# Smelly Antelope Mount



## Dan-O (Dec 24, 2006)

ukey:ukey:Hey everybody, I got my '08 loper back from the taxi last week and the mount still smells like a rutting loper buck. I know the scent is from the black patches on his cheeks, but I can smell it every time I walk down stairs. Is this normal? If not, is there something I can do about it without harming the mount? Thanks in advance, Dan-O


----------



## M.Magis (Oct 2, 2003)

No, it's not normal. The cape wasn't fleshed properly. Take it back and make the taxidermist fix it.


----------



## Shawn Riley (Aug 17, 2008)

Does not sound like a fleshing problem but a tanning problem. Did your taxidermist tan it himself or have it comercially tanned ?

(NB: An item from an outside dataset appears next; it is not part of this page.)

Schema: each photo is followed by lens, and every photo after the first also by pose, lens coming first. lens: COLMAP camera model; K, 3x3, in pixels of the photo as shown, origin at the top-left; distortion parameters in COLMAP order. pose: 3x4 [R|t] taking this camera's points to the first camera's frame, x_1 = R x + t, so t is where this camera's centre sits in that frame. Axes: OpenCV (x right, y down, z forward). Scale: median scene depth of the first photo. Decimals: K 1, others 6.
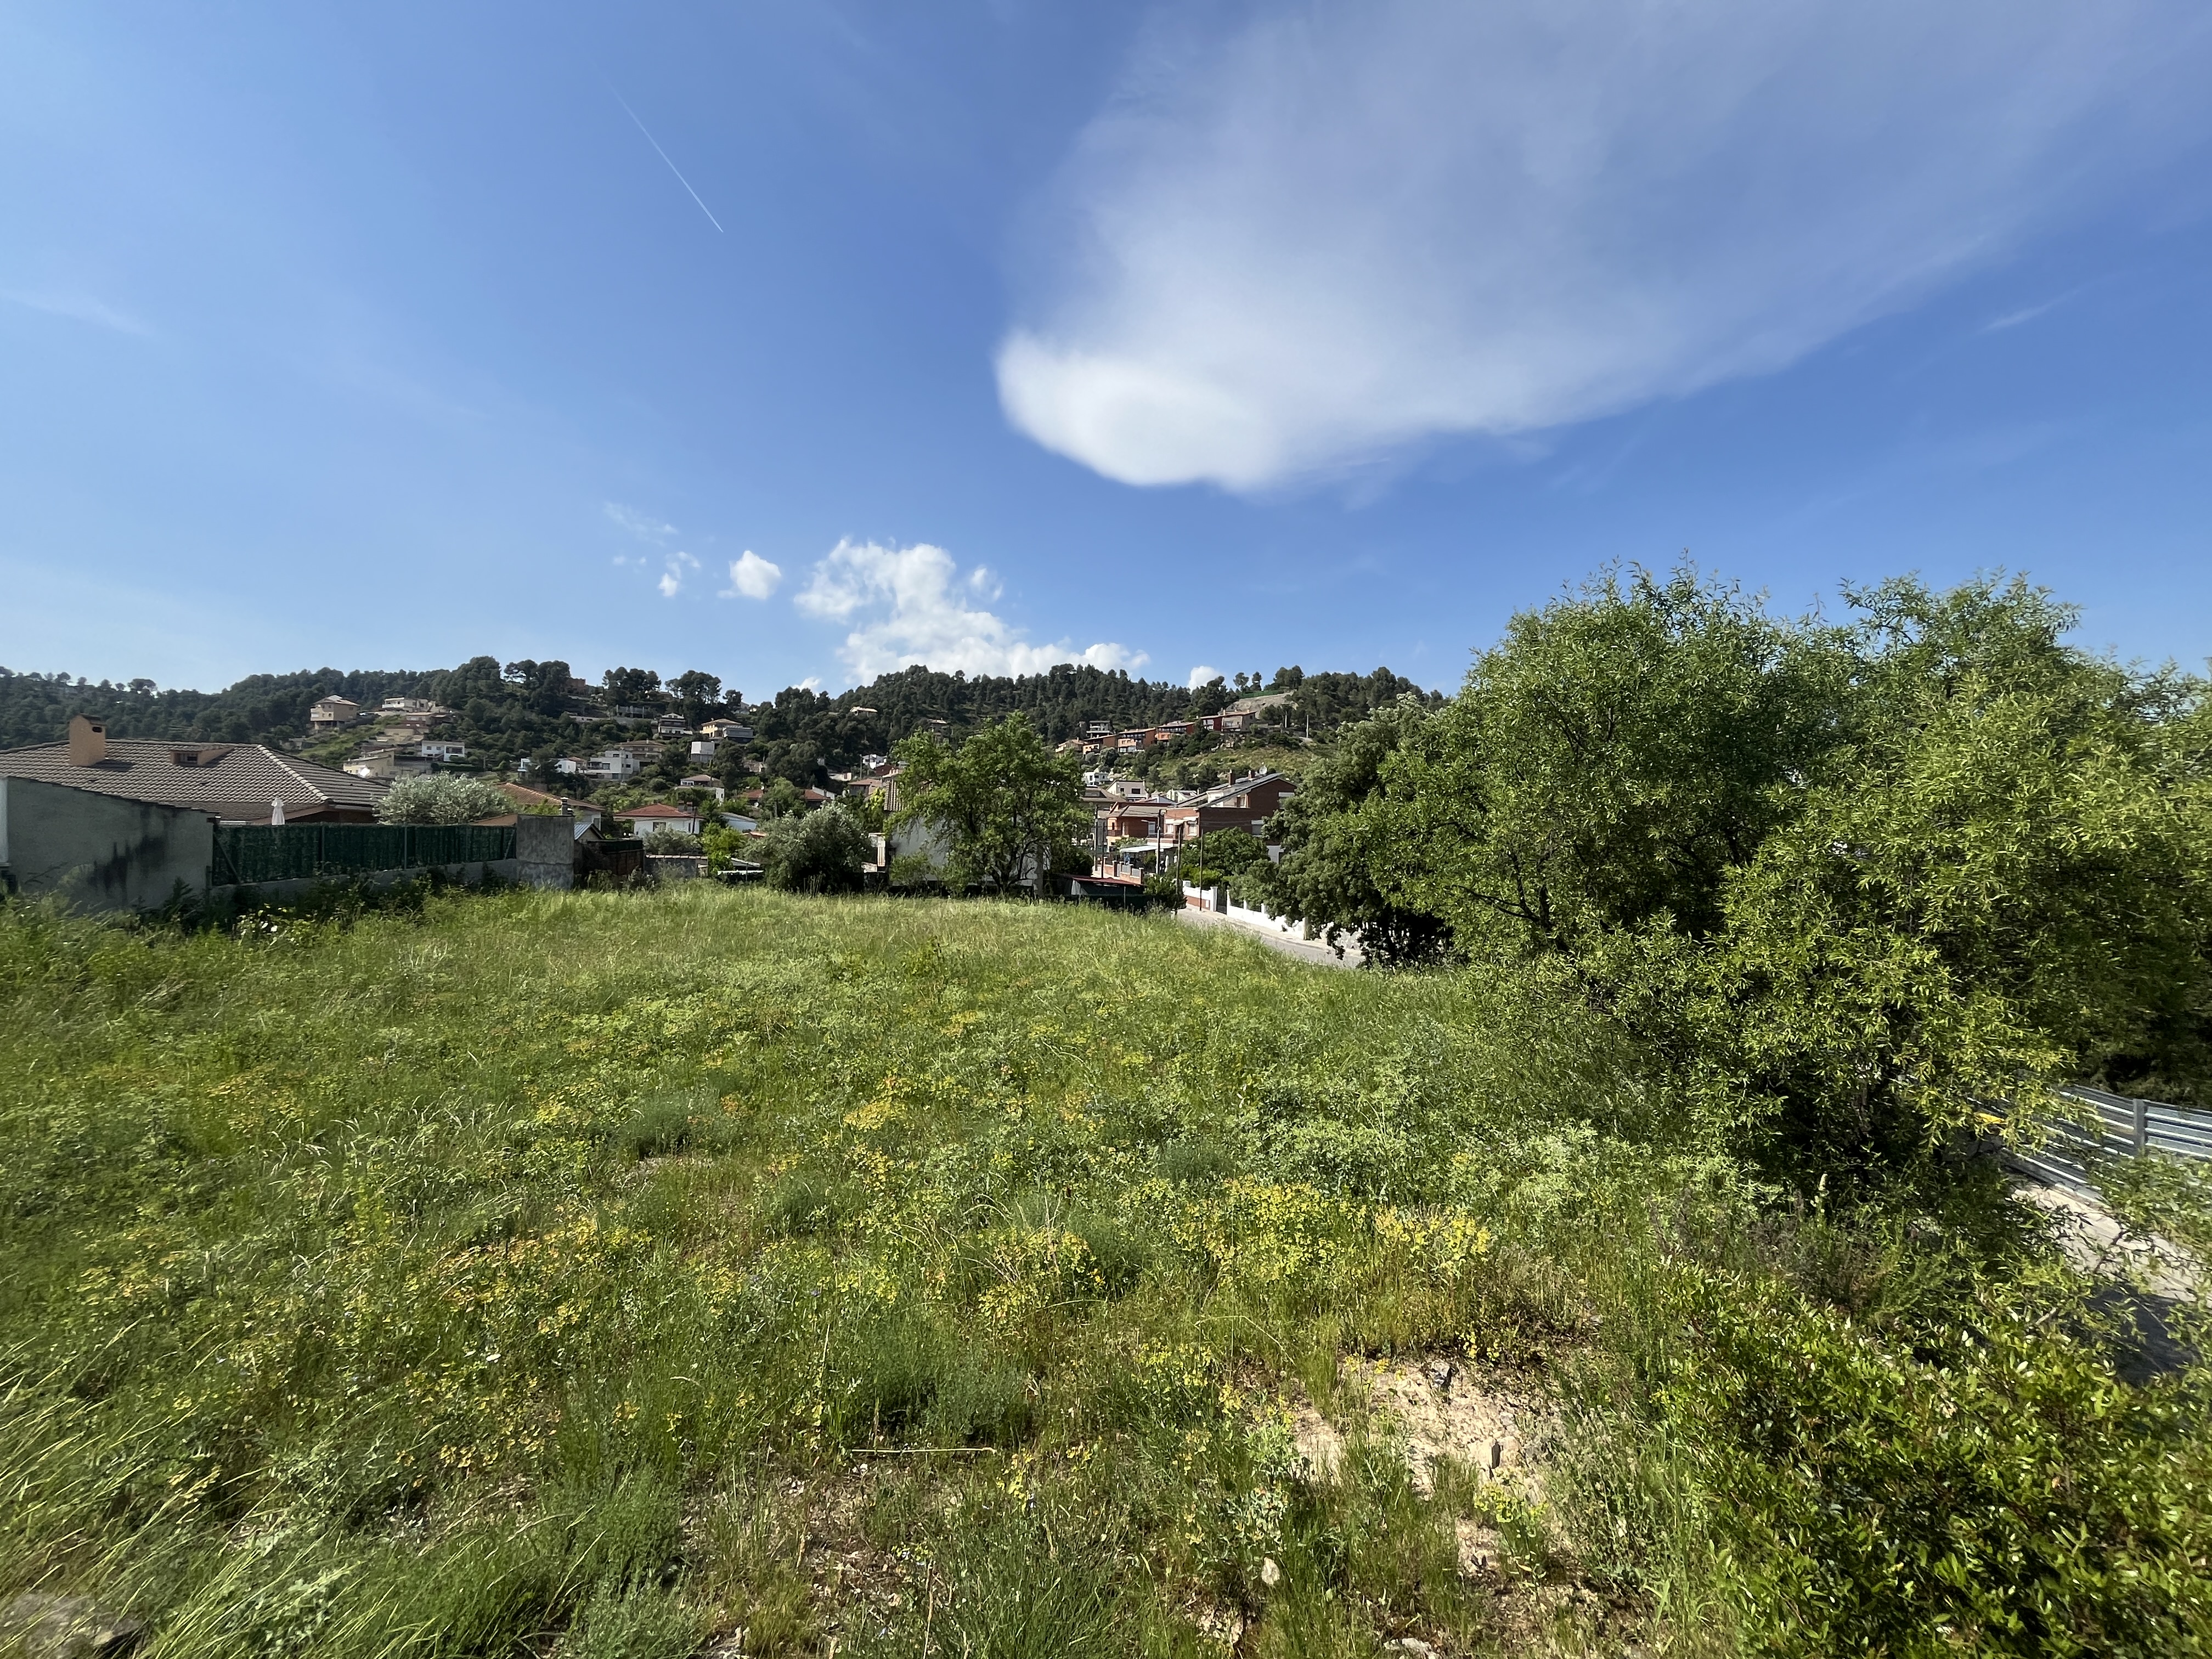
lens RADIAL K [[898.0, 0, 1102.2], [0, 898.0, 826.8], [0, 0, 1]] dist [-0.002656, 0.000399]
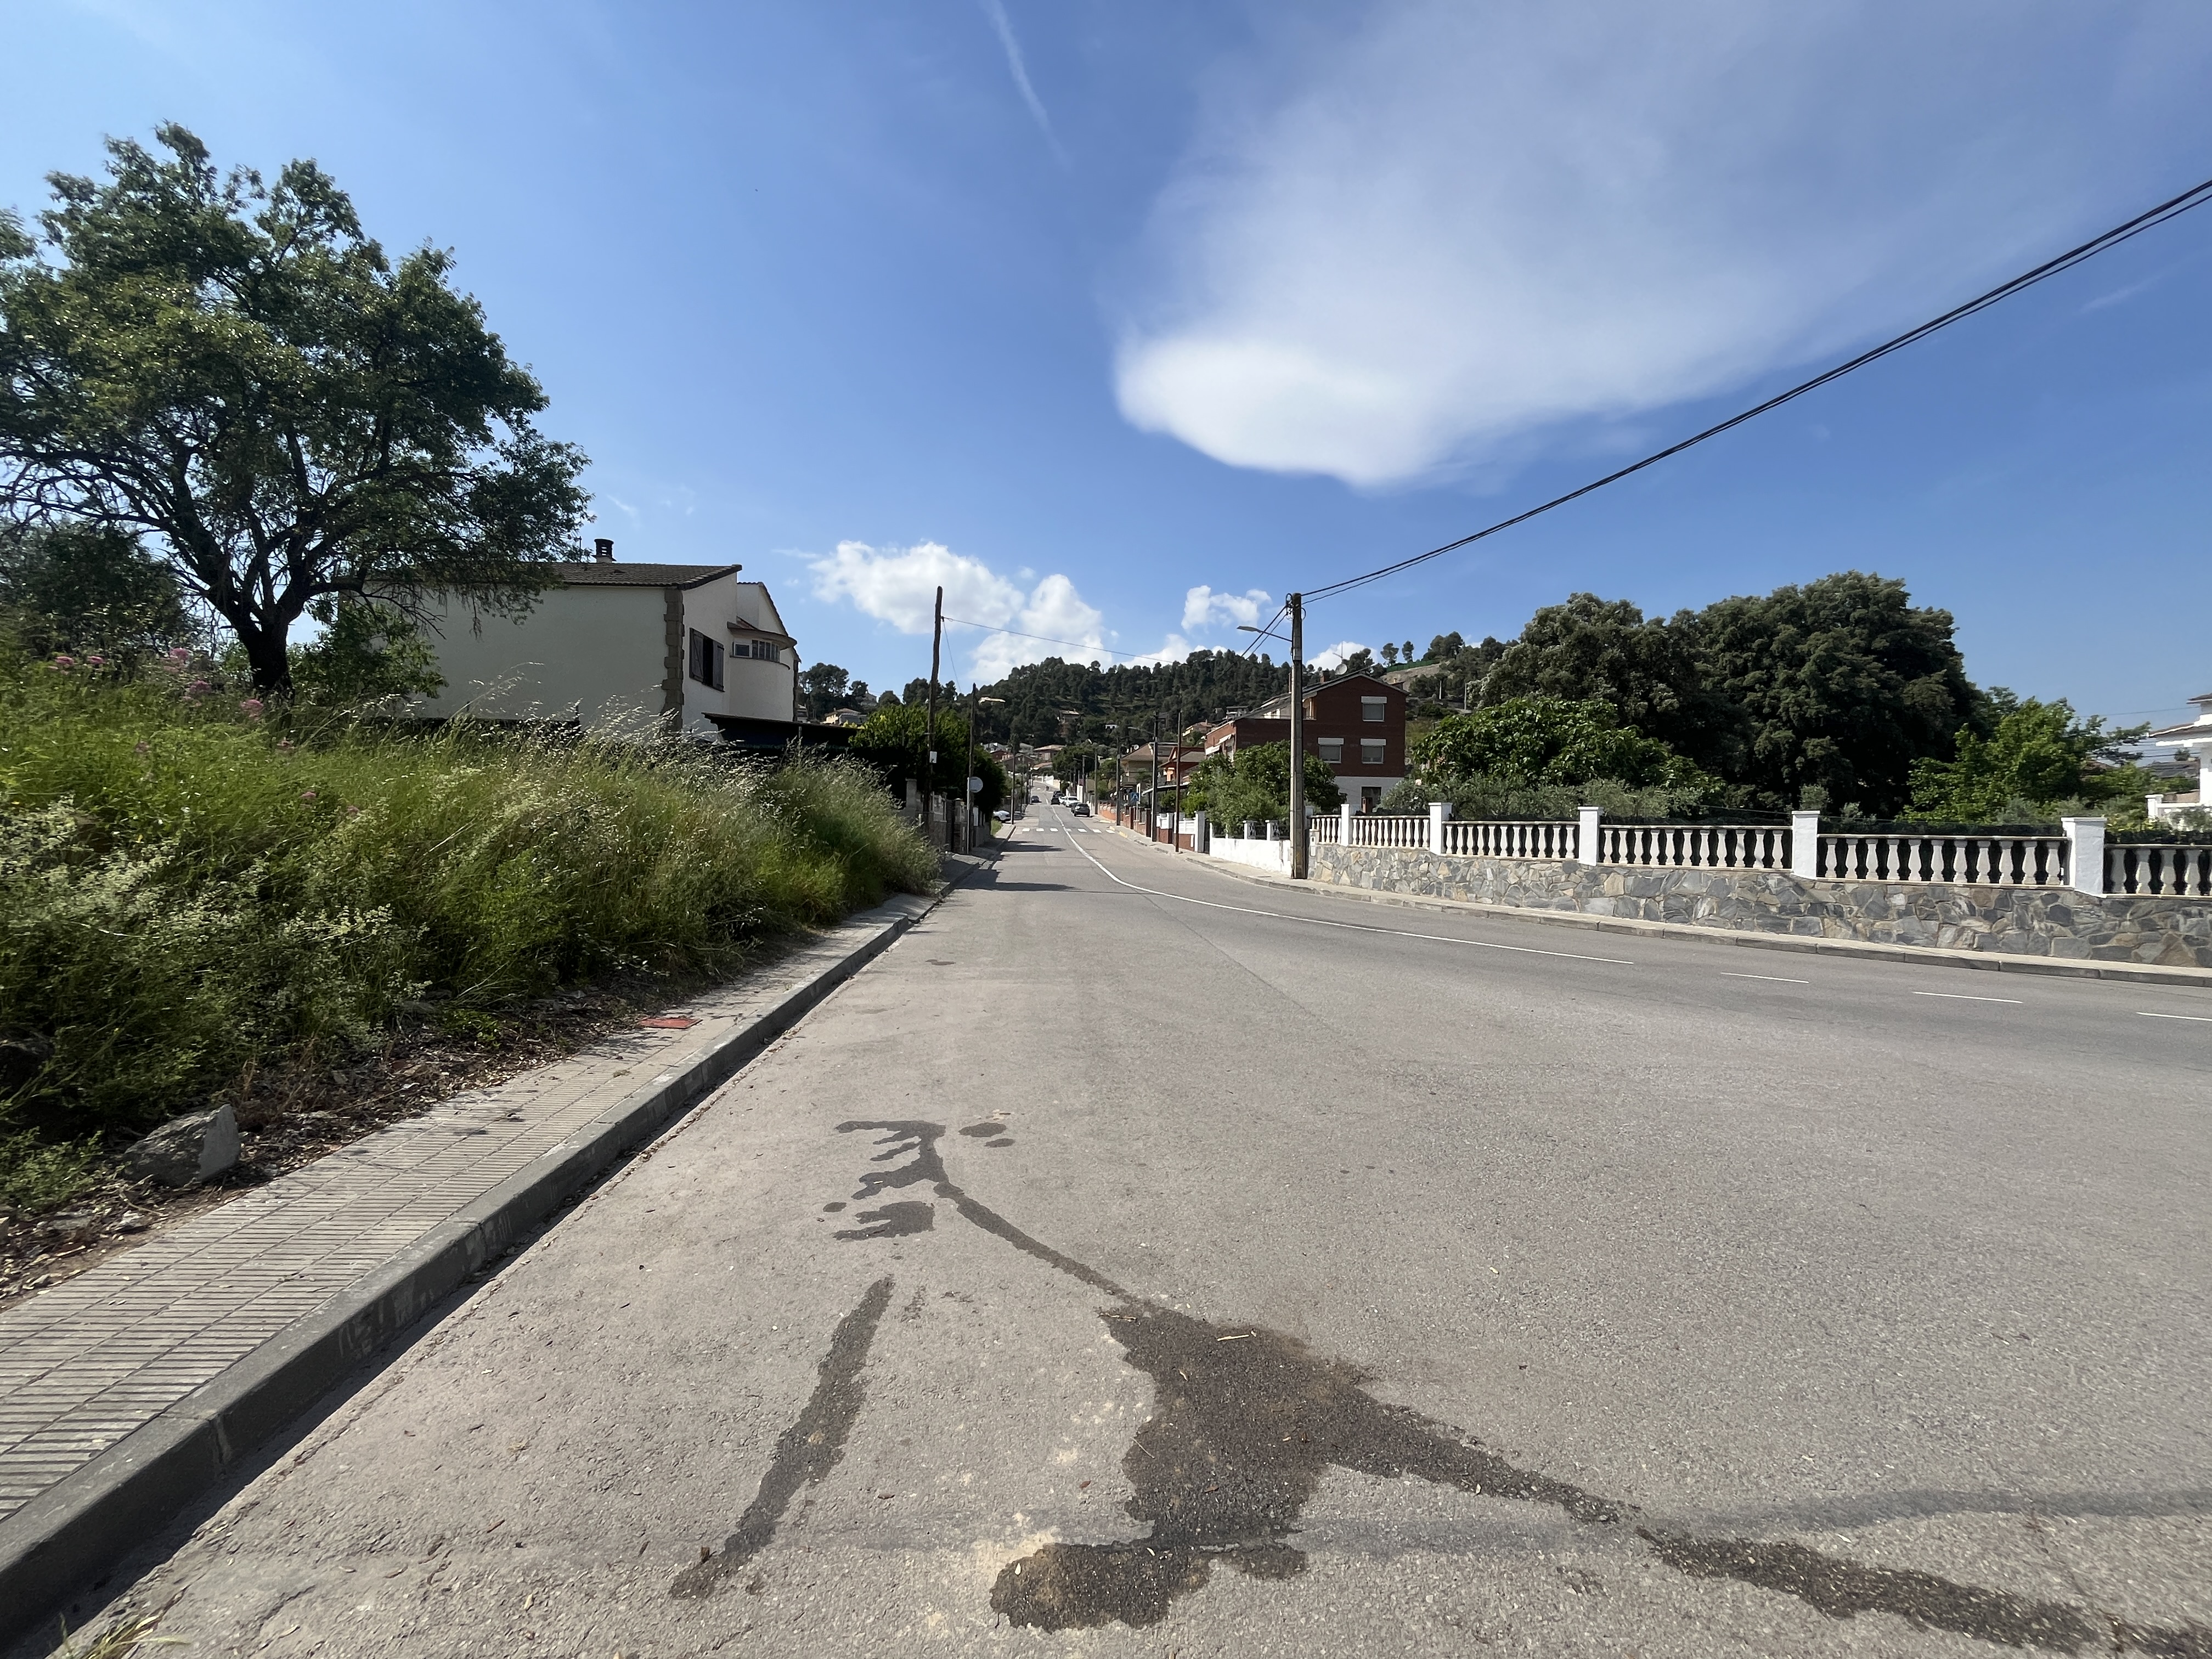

Antelope are known to have a strong smell and comercial tannerys are very good at getting the smell out and then adding a deoderizer.


----------



## ArtisticWhiteta (Feb 18, 2009)

I agree with Shawn if your smelling rutting musk and not rotting flesh. I bet the cape was dry preserved in shop. Only thing you can do is wait it out, it'll get better with time. In the meantime though, you could spray the gland areas with oder killers.


----------



## M.Magis (Oct 2, 2003)

Sorry fellas, but it's caused by the gland not being fleshed properly. Tanned or DP, if that gland isn't removed completely, it's going to stink. 
My suggestion of taking it back is probably a bad one. It's really too late to do much. Spray with Fabreeze occasionally and over time it'll get better like ArtisticWhiteta said.


----------



## Dan-O (Dec 24, 2006)

It's definitely not rotten. I know this guy pretty well and he has done lopers before. I think he tanned it himself, but I'm not positive. I'll see what he says when I pick my whitetail buck up next week. Thanks for the info everybody. Dan-O


----------



## proskinnertts (Mar 8, 2005)

I think you guys are headed the wrong direction, he probably didnt remove the horns and clean the cores, or he could have did a little dry preserve shake and bake instead of tanning it. I dont think it has anything to do with the glands cause the hair would have slipped if they werent fleshed properly. Just wait till the bugs start attacking that goat.


----------



## M.Magis (Oct 2, 2003)

Great point, I didn’t even thing about the cores. Definite possibility


----------